A&E

Reynoso's music: 'Most beautiful music I've ever heard'

by Dominick Cross

Under the name Los Gringos Calentanos, Paul Anastasio and Pilione will bring the music of Mexico to Louisiana, Thursday, 7 p.m. in the Chapelle Country Store, Le Village in Eunice, and Saturday, 7 p.m., at Cite des Arts in Lafayette.

Calentano music, brought to the world's attention by Juan Reynoso, is considered by many to be some of most wonderful music ever performed. Just ask Tina Pilione.

"To me, it's the most beautiful music I've ever heard. I remember being in the first workshop [at the Festival of American Fiddle Tunes in Port Townsend, Wash.] listening to Juan for the first time and he played this waltz called Espanasa' and tears came to my eyes," Pilione says. "And I said, Oh, boy. Here we go again.' I realized that I was captured and I was going to have to learn this music."

Under the name Los Gringos Calentanos, Paul Anastasio and Pilione will bring the music of Mexico to Louisiana, Thursday, 7 p.m. in the Chapelle Country Store, Le Village in Eunice, and Saturday, 7 p.m., at Cite des Arts in Lafayette.

Pilione, an established folk musician and Cajun fiddler, says learning the music would take "a far greater effort than I've ever had to have made before learning a folk music. But, I couldn't help it. There was nothing I could do. I had no choice."

When Anastasio first heard Reynoso in 1996 at the Festival of American Fiddle Tunes in Port Townsend, Wash., he also heard that the music was in danger of extinction. The very next year, Pilione says, Anastasio recorded all of the workshops and all the concerts of Reynoso, and devoted the next 10 years to studying, recording and transcribing this music, sometimes spending three months out of the year in Mexico.

Pilione first heard Reynoso at Fiddle Tunes in 2002 when she was hired to play with Cajun fiddler Rodney Fontenot, "an old fiddler from the Chantenier-Eunice area who played just like Dennis McGee," says Pilione. "If fact, he learned from Dennis McGee when he was 14 years old. Dennis McGee was 30 and lived right across the road from him."

Reynoso's music grabbed her and so the next year, Pilione joined Anastasio on his next trip to Mexico "and went to the lessons in Juan's livingroom," she says. "The most beautiful music I've ever heard in my life, I heard in that room."

Pilione, a fiddle player in her own right, will be playing guitar and Anastasio will be on fiddle, violin, actually.

"When I realized how difficult the violin you really have to be a violinist, not a fiddler; I'm a fiddler but after you've heard Juan Reynoso in the most beautiful, perfect way, I decided that it is best for me to concentrate on something that I've had a little bit of experience with," says Pilione, who actually has a lot more experience with guitar playing. "I've been playing the guitar in different folk styles since I was 13, so I could look at the chords and I could kind of t to what the guitar was doing.
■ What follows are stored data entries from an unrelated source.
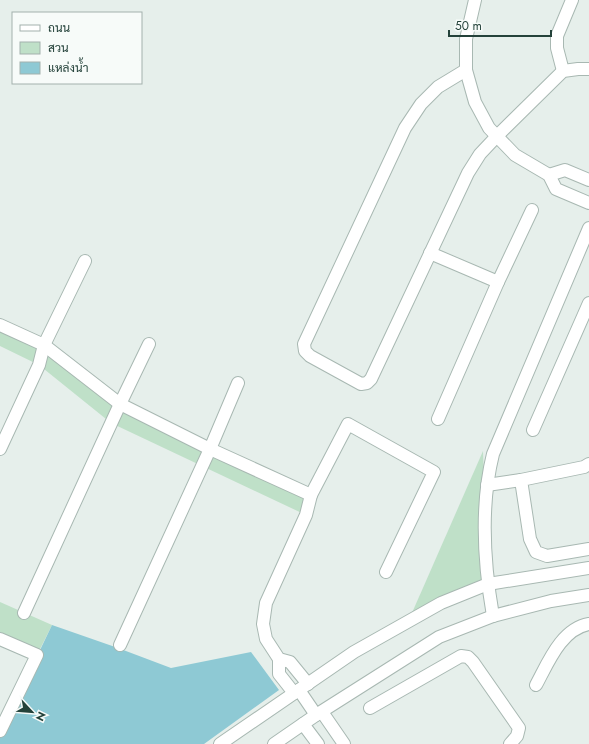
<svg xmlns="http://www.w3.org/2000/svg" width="589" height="744" viewBox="0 0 589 744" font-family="Jost,Sarabun,sans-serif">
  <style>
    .green { fill: #bfe0c8 }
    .water { fill: #8ec9d4 }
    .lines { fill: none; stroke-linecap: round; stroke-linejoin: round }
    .minor-casing { stroke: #a8b8b2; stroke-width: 14 }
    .minor { stroke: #fff; stroke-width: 12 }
  </style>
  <rect width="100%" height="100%" fill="#e6efeb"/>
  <g class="green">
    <path d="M0,325L44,345L120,404L311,495L306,515L111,423L39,365L0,346Z"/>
    <path d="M483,451L488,584L408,622Z"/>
    <path d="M0,602L52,625L37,655L0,637Z"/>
  </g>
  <path class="water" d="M52,625L118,648L171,668L251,652L279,690L204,744H0V734Z"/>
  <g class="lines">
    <defs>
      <g id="minor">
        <path d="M475,0L466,39V70L475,102L489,128L515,155L549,175L556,189L589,203"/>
        <path d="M466,70L438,87L421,104L405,128L304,344L305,351L310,356L361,384L367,383L371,379L468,173L480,154L497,136L563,71L578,69H589"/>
        <path d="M563,71L557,48V36L572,0"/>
        <path d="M549,175L565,170L589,180"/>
        <path d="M430,253L498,282"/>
        <path d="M0,325L44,345L120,404L210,449L311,495L306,515L266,603L263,624L266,639L279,659L290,662L308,684"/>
        <path d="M438,419L498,282L532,210"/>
        <path d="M533,430L589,303"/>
        <path d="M0,449L39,365L44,345L85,261"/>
        <path d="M589,464L584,467L521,480L530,539L536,552L547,556L589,549"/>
        <path d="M487,485L521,480"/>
        <path d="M311,495L348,424L434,472L386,572"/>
        <path d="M24,613L120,404L149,344"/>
        <path d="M493,616C484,564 480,506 493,454L589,228"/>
        <path d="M0,639L37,655L0,731"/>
        <path d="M120,645L210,449L238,383"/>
        <path d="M279,659V674L294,693"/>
        <path d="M536,685C548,663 561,629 589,624"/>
        <path d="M299,690L316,715"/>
        <path d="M370,708L461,656L468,657L473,662L519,728L517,736L510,744"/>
        <path d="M322,712L344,744"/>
        <path d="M303,724L318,744"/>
        <path d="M220,744L354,652L441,603L488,584L589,568"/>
        <path d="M274,744L316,715L439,637L493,616L551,601L589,595"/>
      </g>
    </defs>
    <use href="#minor" class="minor-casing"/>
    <use href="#minor" class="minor"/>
  </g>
  <rect x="12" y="12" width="130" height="72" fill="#f7fbf9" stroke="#a3b1ad"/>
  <rect x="20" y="25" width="20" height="6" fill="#ffffff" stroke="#a3b1ad"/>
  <text x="48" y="32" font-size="12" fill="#24423a">ถนน</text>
  <rect x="20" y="42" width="20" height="12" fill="#bfe0c8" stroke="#a3b1ad"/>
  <text x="48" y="52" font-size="12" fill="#24423a">สวน</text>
  <rect x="20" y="62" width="20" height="12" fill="#8ec9d4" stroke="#a3b1ad"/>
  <text x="48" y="72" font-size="12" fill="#24423a">แหล่งน้ำ</text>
  <g transform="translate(32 712) rotate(116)" stroke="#f7fbf9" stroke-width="3" paint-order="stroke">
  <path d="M0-3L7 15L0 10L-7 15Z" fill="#24423a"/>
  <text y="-6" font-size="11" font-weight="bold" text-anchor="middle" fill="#24423a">N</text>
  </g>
  <path d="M449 30v6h102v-6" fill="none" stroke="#24423a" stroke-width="2"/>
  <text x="455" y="30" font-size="12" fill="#24423a" stroke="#f7fbf9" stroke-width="3" paint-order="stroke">50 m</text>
</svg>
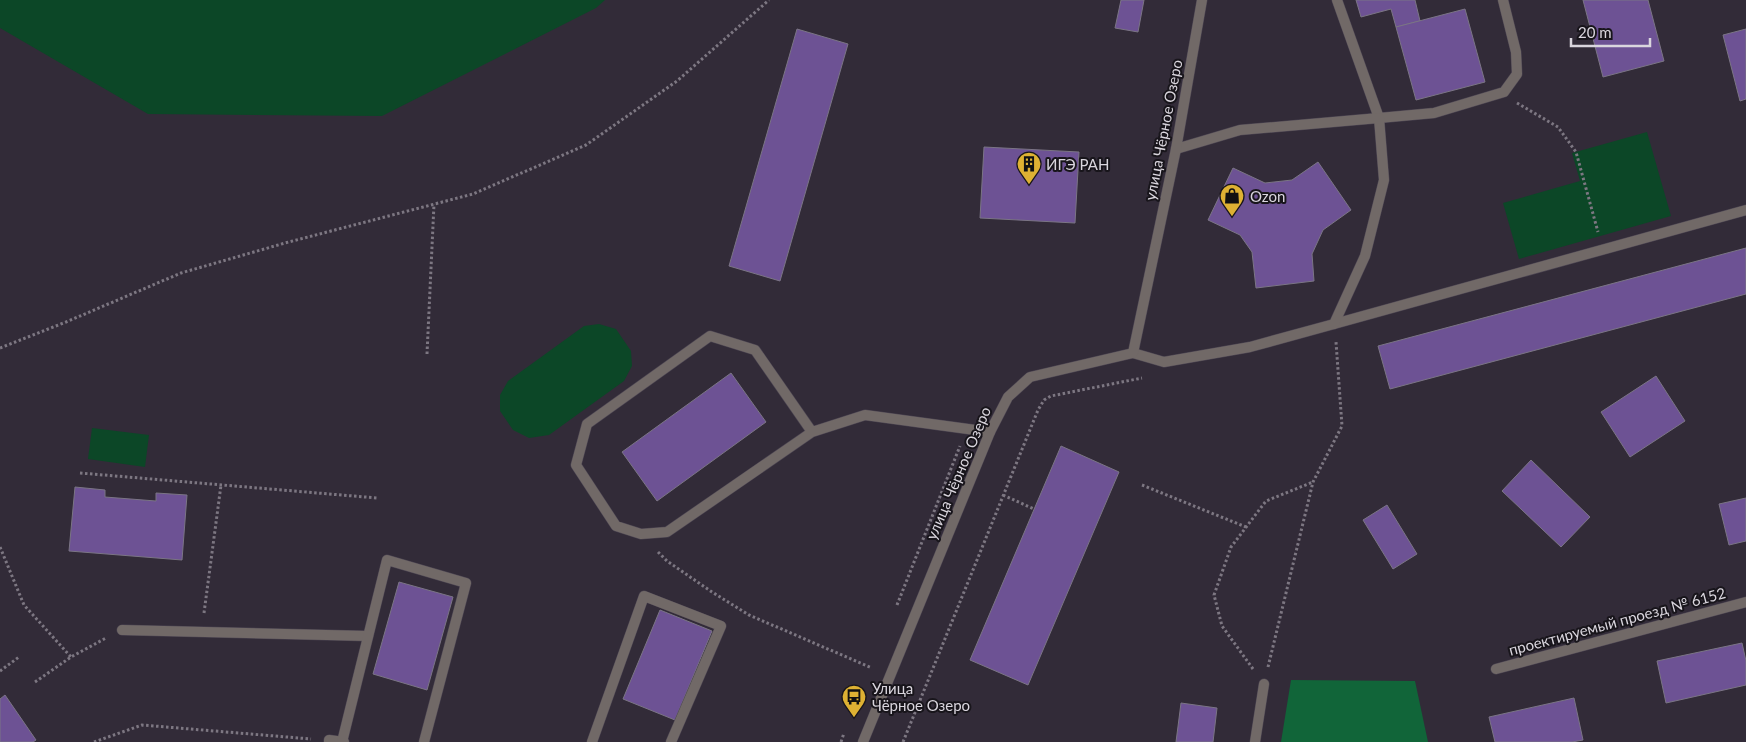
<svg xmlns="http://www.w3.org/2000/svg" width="1746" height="742" viewBox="0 0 1746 742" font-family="Lato,sans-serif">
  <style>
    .green { fill: #0c4727 }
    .forest { fill: #116539 }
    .building { fill: #6d5294; stroke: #7b7585 }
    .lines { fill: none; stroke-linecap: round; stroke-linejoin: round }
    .lane-casing { stroke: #4d4653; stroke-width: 11 }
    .street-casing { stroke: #4d4653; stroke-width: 11 }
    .path { stroke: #7d7782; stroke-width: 3; stroke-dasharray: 2.5 2.5; stroke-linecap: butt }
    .lane { stroke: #716967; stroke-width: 10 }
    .street { stroke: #716967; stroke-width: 10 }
    .labels { text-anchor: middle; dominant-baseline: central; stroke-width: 4; stroke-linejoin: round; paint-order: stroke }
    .street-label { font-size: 15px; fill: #dad6de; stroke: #18151b }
    .poi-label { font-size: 15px; fill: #dad6de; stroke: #18151b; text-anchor: start }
  </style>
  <rect width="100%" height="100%" fill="#322b38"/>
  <g class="green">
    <path d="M 0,0 L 605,0 L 596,8 L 382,116 L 148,114 L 0,28 Z"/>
    <path d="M 1647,132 L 1671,216 L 1519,259 L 1503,203 L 1580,181 L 1572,153 Z"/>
    <path d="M 599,324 L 616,329 L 631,351 L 632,366 L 624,381 L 549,435 L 529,438 L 513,430 L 500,411 L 500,395 L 508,381 L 584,326 Z"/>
    <path d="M 92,428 L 149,435 L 145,467 L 88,459 Z"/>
  </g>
  <path class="forest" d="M 1291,680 L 1415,681 L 1428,742 L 1281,742 Z"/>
  <g class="building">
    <path d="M 1121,0 L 1144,0 L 1138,32 L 1115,28 Z"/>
    <path d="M 1356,0 L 1415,0 L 1420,21 L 1396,27 L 1391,9 L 1361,17 Z"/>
    <path d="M 1583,0 L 1648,0 L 1664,61 L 1603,77 Z"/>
    <path d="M 1465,9 L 1485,82 L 1416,100 L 1396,27 Z"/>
    <path d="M 797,29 L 848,44 L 780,281 L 729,266 Z"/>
    <path d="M 1746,29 L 1746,99 L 1740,101 L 1723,35 Z"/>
    <path d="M 984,147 L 1079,152 L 1075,223 L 980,218 Z"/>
    <path d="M 1318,162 L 1351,210 L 1323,230 L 1312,254 L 1314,281 L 1256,288 L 1252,252 L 1240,235 L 1208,220 L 1233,168 L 1265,183 L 1292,180 Z"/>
    <path d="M 1746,248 L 1746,294 L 1390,389 L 1378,346 Z"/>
    <path d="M 731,373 L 766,422 L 657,501 L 622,452 Z"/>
    <path d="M 1656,376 L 1685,421 L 1630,457 L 1601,412 Z"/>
    <path d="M 1061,446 L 1119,472 L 1028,685 L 970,660 Z"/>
    <path d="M 1531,460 L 1590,517 L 1561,547 L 1502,491 Z"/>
    <path d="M 75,487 L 105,490 L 105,497 L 156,501 L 156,493 L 187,495 L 182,560 L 69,551 Z"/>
    <path d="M 1746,498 L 1746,541 L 1729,545 L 1719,504 Z"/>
    <path d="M 1387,505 L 1417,554 L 1393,569 L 1363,520 Z"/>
    <path d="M 399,582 L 453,597 L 427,690 L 373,674 Z"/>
    <path d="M 660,610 L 712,631 L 675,720 L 623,699 Z"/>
    <path d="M 1742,643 L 1746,661 L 1746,685 L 1666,703 L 1657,661 Z"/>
    <path d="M 5,695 L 36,740 L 33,742 L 0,742 L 0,699 Z"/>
    <path d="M 1574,698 L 1583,740 L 1572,742 L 1495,742 L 1489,717 Z"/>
    <path d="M 1181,703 L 1217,708 L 1213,742 L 1176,742 Z"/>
  </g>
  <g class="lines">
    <defs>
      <g id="lane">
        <path d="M 1337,0 L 1379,118 L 1434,113 L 1504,92 L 1517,74 L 1516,52 L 1503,0"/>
        <path d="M 1334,324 L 1746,210"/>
        <path d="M 1133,353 L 1164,362 L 1250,347 L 1334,324 L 1365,256 L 1384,180 L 1379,118 L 1240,130 L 1176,149"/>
        <path d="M 812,432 L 755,350 L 710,336 L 587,424 L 576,465 L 616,526 L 641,534 L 667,532 L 812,432 L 865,415 L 990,432"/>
        <path d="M 122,630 L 368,636"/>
        <path d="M 1496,669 L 1746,602"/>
        <path d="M 329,742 L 329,740 L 344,742"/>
        <path d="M 342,742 L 387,560 L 466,583 L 424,742"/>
        <path d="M 592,742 L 644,596 L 721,626 L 671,742"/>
        <path d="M 1255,742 L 1264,684"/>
      </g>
      <path id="street" d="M 863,742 L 990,432 L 1008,397 L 1030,377 L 1133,353 L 1176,149 L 1202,0"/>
    </defs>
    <use href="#lane" class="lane-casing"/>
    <use href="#street" class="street-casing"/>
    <g class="path">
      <path d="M 1517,103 L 1558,127 L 1576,152 L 1598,232"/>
      <path d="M 0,348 L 66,322 L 181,273 L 285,243 L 473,194 L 586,145 L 677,81 L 769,0"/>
      <path d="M 427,354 L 434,204"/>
      <path d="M 80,473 L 377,498"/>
      <path d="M 1142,485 L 1246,527"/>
      <path d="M 1003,495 L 1034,509"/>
      <path d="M 0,547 L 24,605 L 71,657"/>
      <path d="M 658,552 L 667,561 L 712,592 L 749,615 L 872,668"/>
      <path d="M 897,605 L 960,446"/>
      <path d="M 204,613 L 221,485"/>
      <path d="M 1268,667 L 1313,482 L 1342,426 L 1336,342"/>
      <path d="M 1253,669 L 1222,626 L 1214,595 L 1231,547 L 1266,501 L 1313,482"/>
      <path d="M 0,671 L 19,657"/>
      <path d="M 35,682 L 71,657 L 106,638"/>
      <path d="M 94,742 L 142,725 L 311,739"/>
      <path d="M 841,742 L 844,733"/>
      <path d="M 903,742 L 1038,410 L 1044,400 L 1051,396 L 1142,378"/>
    </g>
    <use href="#lane" class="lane"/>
    <use href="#street" class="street"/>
  </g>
  <defs>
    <symbol id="building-pin" viewBox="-11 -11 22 30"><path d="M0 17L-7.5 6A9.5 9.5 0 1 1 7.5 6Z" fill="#deb133" stroke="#18151b"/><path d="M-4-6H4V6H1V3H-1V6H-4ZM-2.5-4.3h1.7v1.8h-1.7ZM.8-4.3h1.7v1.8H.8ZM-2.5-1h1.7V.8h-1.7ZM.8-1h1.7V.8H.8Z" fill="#111"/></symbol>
    <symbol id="shop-pin" viewBox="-11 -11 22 30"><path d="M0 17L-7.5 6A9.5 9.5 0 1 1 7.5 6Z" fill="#deb133" stroke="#18151b"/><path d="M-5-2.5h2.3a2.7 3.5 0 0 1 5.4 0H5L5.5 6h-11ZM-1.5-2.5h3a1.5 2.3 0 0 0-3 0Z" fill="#111"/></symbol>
    <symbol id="bus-pin" viewBox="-11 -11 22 30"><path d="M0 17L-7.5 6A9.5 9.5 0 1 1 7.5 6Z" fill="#deb133" stroke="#18151b"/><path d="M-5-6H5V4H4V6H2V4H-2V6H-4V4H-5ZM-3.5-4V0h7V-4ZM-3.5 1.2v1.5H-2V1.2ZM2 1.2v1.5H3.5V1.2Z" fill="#111"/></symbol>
  </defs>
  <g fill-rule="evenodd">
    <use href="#building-pin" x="1015" y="150" width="28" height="38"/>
    <use href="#shop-pin" x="1218" y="182" width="28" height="38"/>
    <use href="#bus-pin" x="840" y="683" width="28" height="38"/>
  </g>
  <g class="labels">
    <g class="street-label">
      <text transform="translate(1163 130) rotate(-79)">улица Чёрное Озеро</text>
      <text transform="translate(958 473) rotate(-67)">улица Чёрное Озеро</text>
      <text transform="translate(1617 621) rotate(-15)">проектируемый проезд № 6152</text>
    </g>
    <g class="poi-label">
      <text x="1046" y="164">ИГЭ РАН</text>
      <text x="1250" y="196">Ozon</text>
      <text x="872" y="688">Улица<tspan x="872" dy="17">Чёрное Озеро</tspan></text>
    </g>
  </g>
  <path d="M1571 38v8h79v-8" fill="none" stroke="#dad6de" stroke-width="2.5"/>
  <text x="1578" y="38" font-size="15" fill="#dad6de" stroke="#18151b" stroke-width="4" paint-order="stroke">20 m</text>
</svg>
So I decided to concentrate on the guitar part."

Like all folk music, including Cajun and zydeco, Calentano is handed down to generation after generation and learned by ear. Also, Reynoso, like many Cajun and zydeco musicians, he did not read or write music. Reynoso died in 2007.

"But he had over 500 tunes in his head that Paul Anastasio transcribed," Pilione says. "But there are other players of the tradition that can read music that were actually musically trained and there are compositions that were written there were these wonderful composers in the 30s, 40s, 50s and Juan Reynoso himself composed several pieces. He composed them, they were in his head, but they weren't written down until Paul came along.

"It's also dance music. They have very many different styles within the style," she says. "Like Cajun music, we have two-steps, waltzes, maybe a one-step," and other types, she says. Likewise, in the Mexican tradition of Tierra Caliente, "they have many, many styles within the style, styles of which are popular throughout Mexico, like boleros.
"But there are certain ones specific to Tierra Caliente that were written by composers from Caliente," Pilione says, such as the Tango, "that's largely Argentinean, but people from Tierra Caliente wrote their own tangos."

Of course, there's also a lot of crossover resulting from travel and visiting musicians. For instance Reynoso spent time in Mexico City where he was exposed to other types of regional music.

"So, that influenced him," Pilione says. "Like, I guess, Cajuns listening to the Grand Ol' Opry and getting the influence of Western Swing."

Pilione spent time in Mexico herself and saw other similarities in the cultures in her travels.

"It's very hot, a hot climate. Lots of horrible insects. Wonderful, spicy, fabulous food," she says. "The people, once you get to know them, would give you the shirt off their back."